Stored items
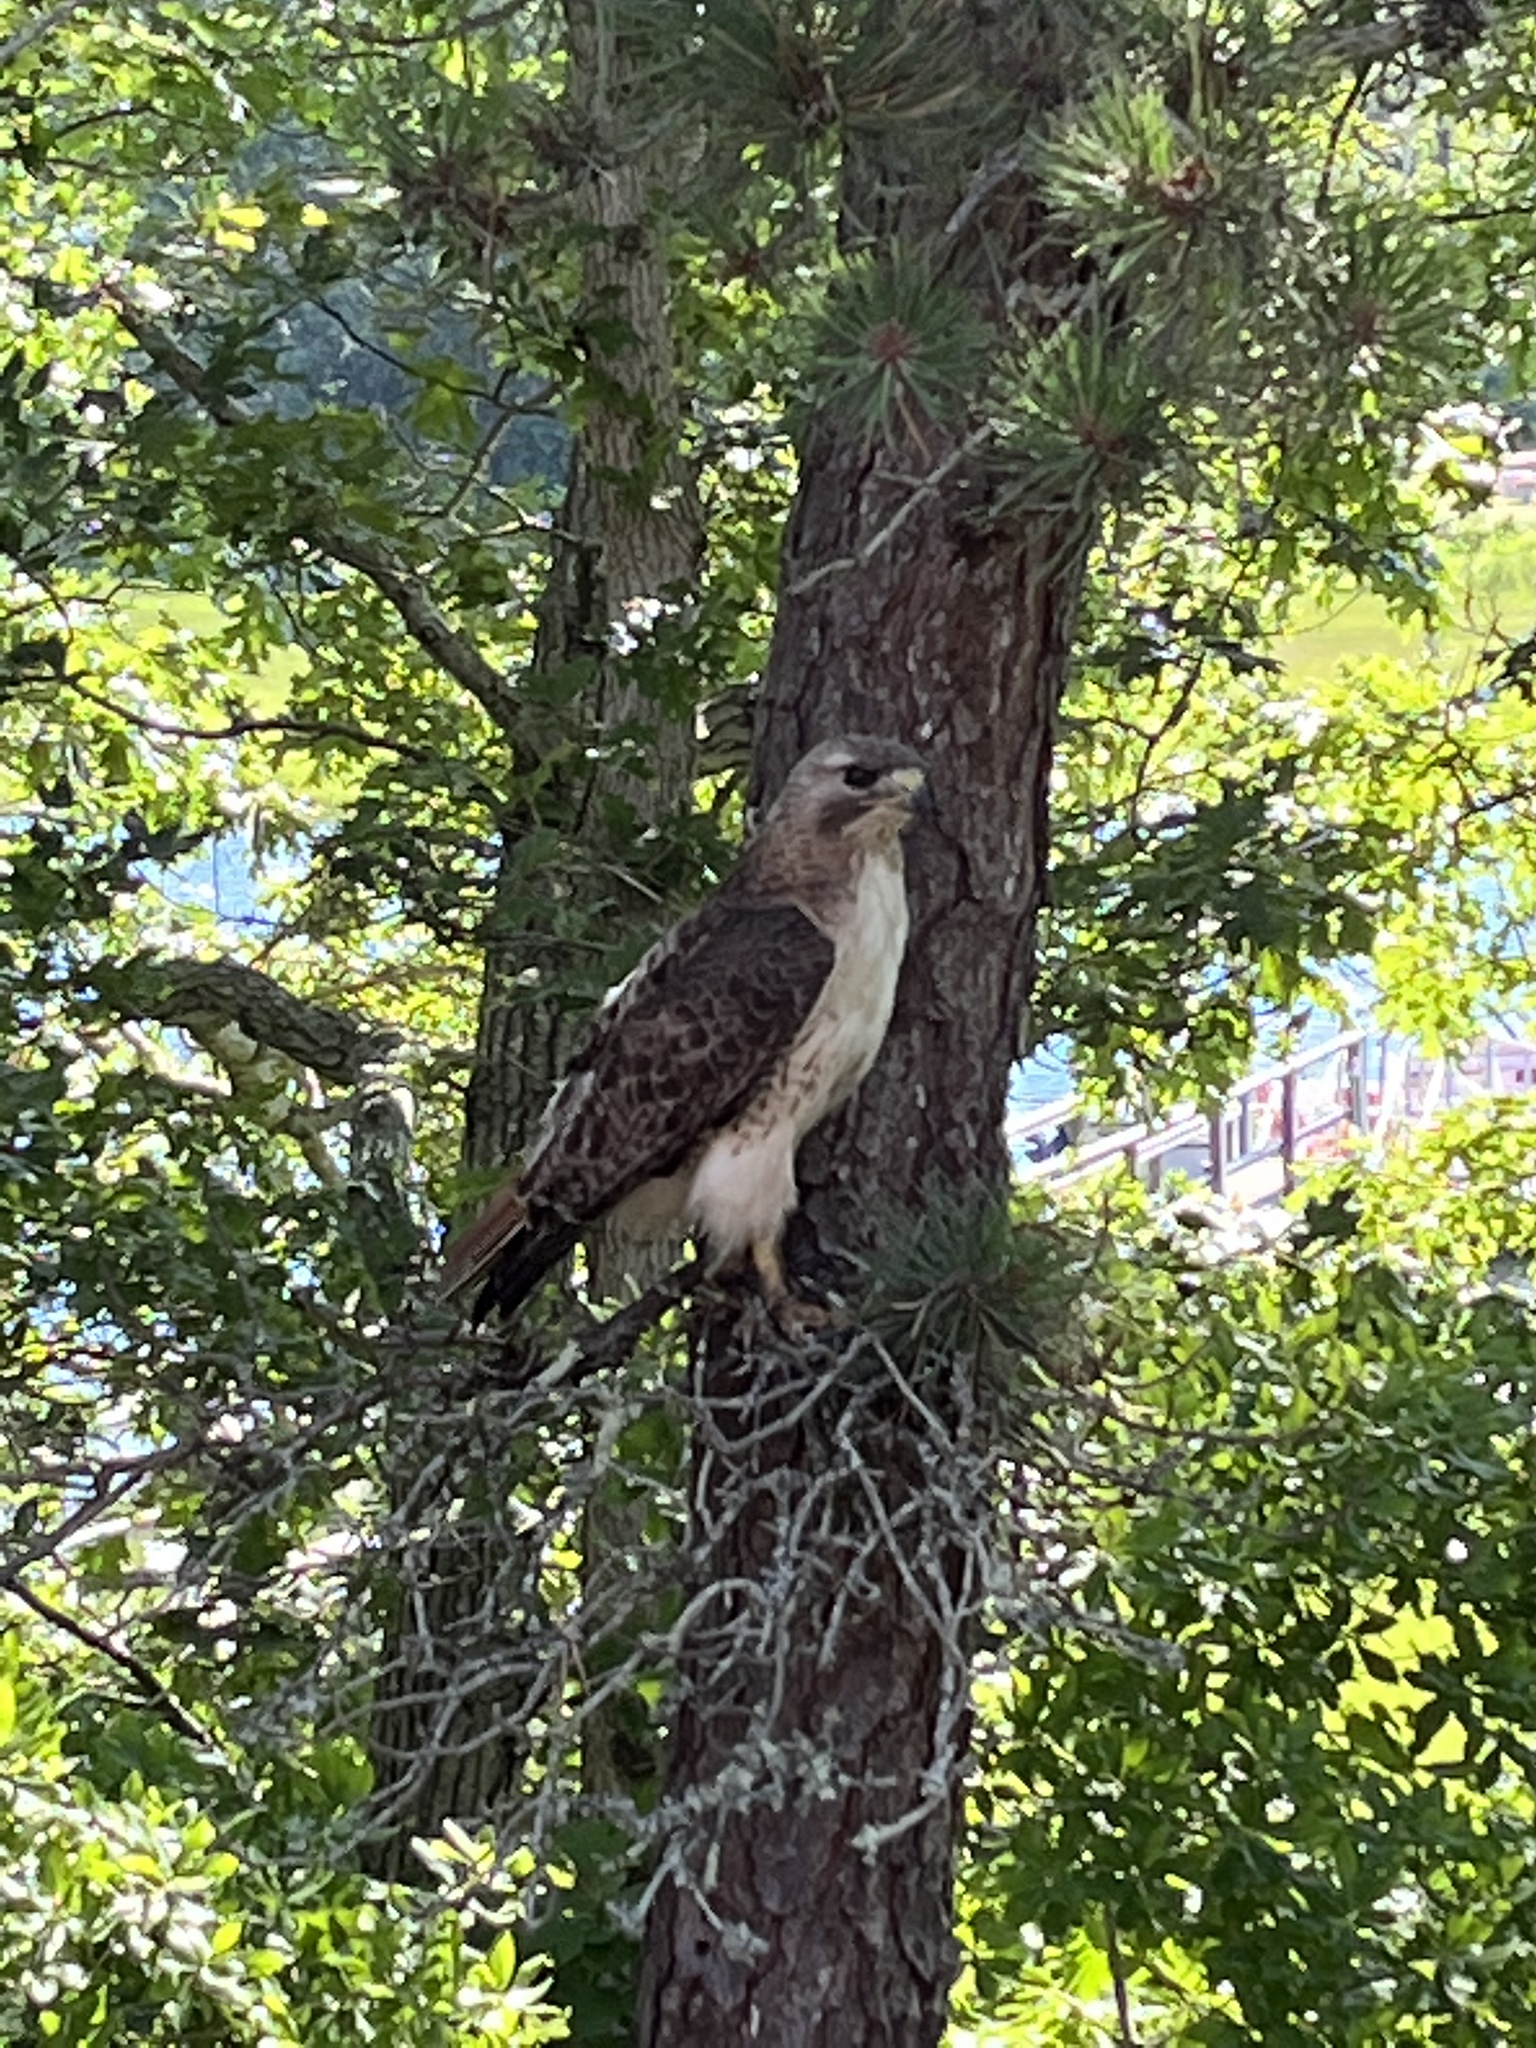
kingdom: Animalia
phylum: Chordata
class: Aves
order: Accipitriformes
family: Accipitridae
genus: Buteo
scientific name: Buteo jamaicensis
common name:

## Task prompt
Write out the lines from the one containing "order: Accipitriformes" through the end of the entries, keeping each line exactly as it appears.

## Output for this exercise
order: Accipitriformes
family: Accipitridae
genus: Buteo
scientific name: Buteo jamaicensis
common name:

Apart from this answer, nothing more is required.